His hands were shackled and his head slightly bowed.

With relatives of some of the victims watching, someone in the courtroom gallery shouted, “Hey, you’re a coward!”.

The rampage, which authorities said the gunman had carefully planned with an eye toward killing as many African-American people as he could, has touched a nerve in a country that has grown accustomed to mass shootings.

With the gunman livestreaming the attack and drawing inspiration from racist screeds from previous killers found online, it has revived a debate about guns, domestic terrorism, hate and the internet’s role in spreading it.

In the days since last weekend’s shooting, more details have emerged about what happened inside the store.

An emergency dispatcher has been sent on administrative leave after officials determined her handling of a phone call from a worker inside the store during the shooting was “completely unacceptable”, Erie County Executive Mark Poloncarz said on Wednesday.

Latisha Rogers, an assistant office manager at the supermarket, told TV station WGRZ in Buffalo that she called emergency and began whispering to the dispatcher.
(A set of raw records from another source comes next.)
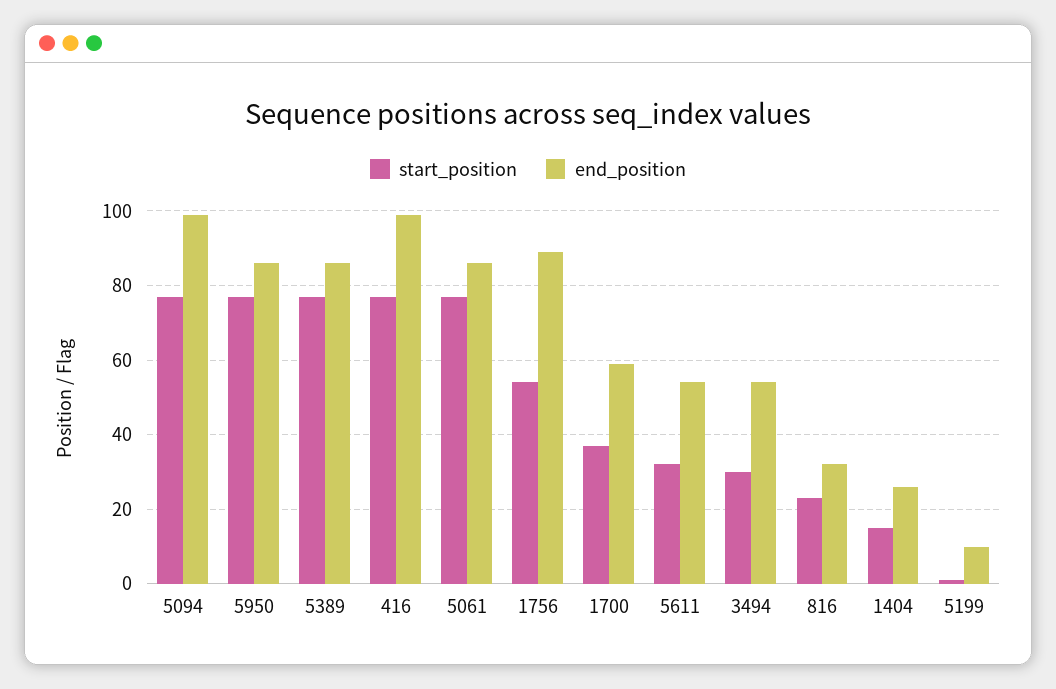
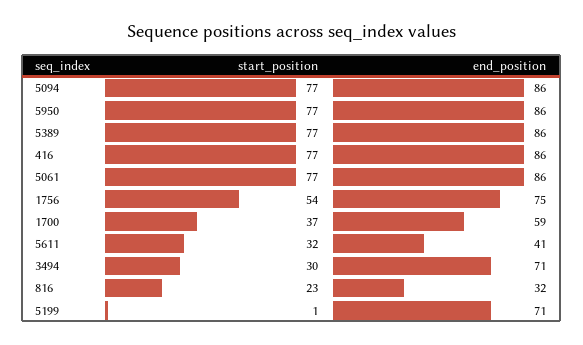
end_position, 5094: 100 -> 86
end_position, 416: 100 -> 86
end_position, 1756: 90 -> 75
end_position, 5611: 55 -> 41
end_position, 3494: 55 -> 71
start_position, 1404: 15 -> none
end_position, 1404: 25 -> none
end_position, 5199: 10 -> 71

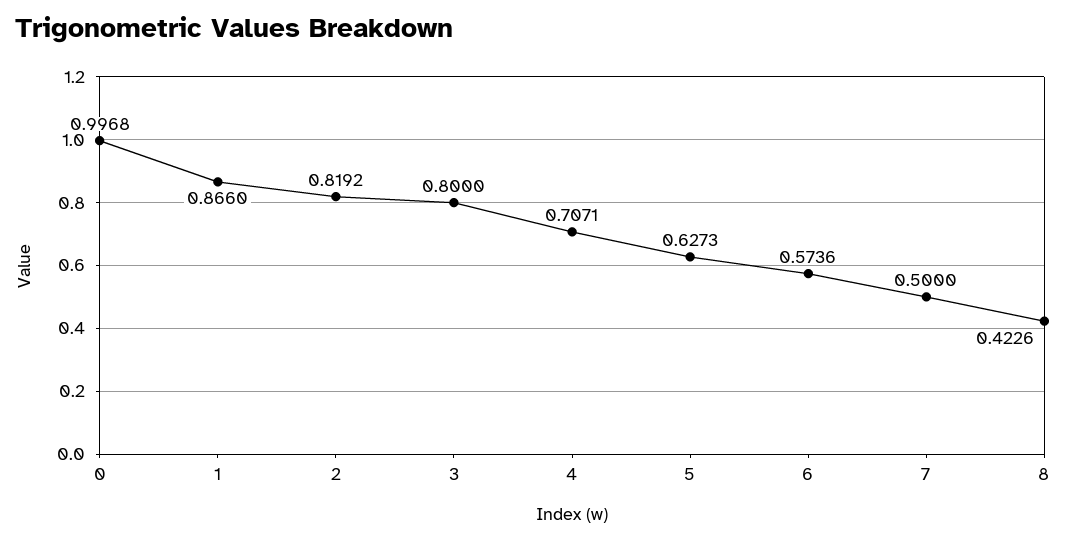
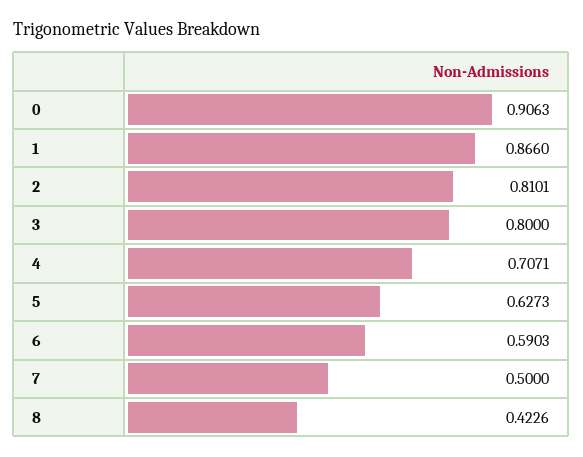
0: 0.9968 -> 0.9063
2: 0.8192 -> 0.8101
6: 0.5736 -> 0.5903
The dispatcher responded with a “very nasty tone”, telling her she could not hear her.

“Out of nervousness, my phone fell out of my hand, she said something I couldn’t make out, and then the phone hung up,” Ms Rogers said.

The FBI said it was investigating the shooting as a hate crime and an act of “racially motivated violent extremism.”

Authorities have pointed to a white supremacist diatribe he is suspected of posting online before the shooting.

New York state Attorney General Letitia James on Wednesday opened an investigation into several social media platforms she said the Buffalo grocery store gunman used to plan, promote and broadcast the attack.

Governor Kathy Hochul announced additional measures aimed at curbing domestic terrorism, including legislation to tighten New York gun laws and a directive for state police to exercise their authority to disarm individuals deemed a public threat under the state’s red-flag law.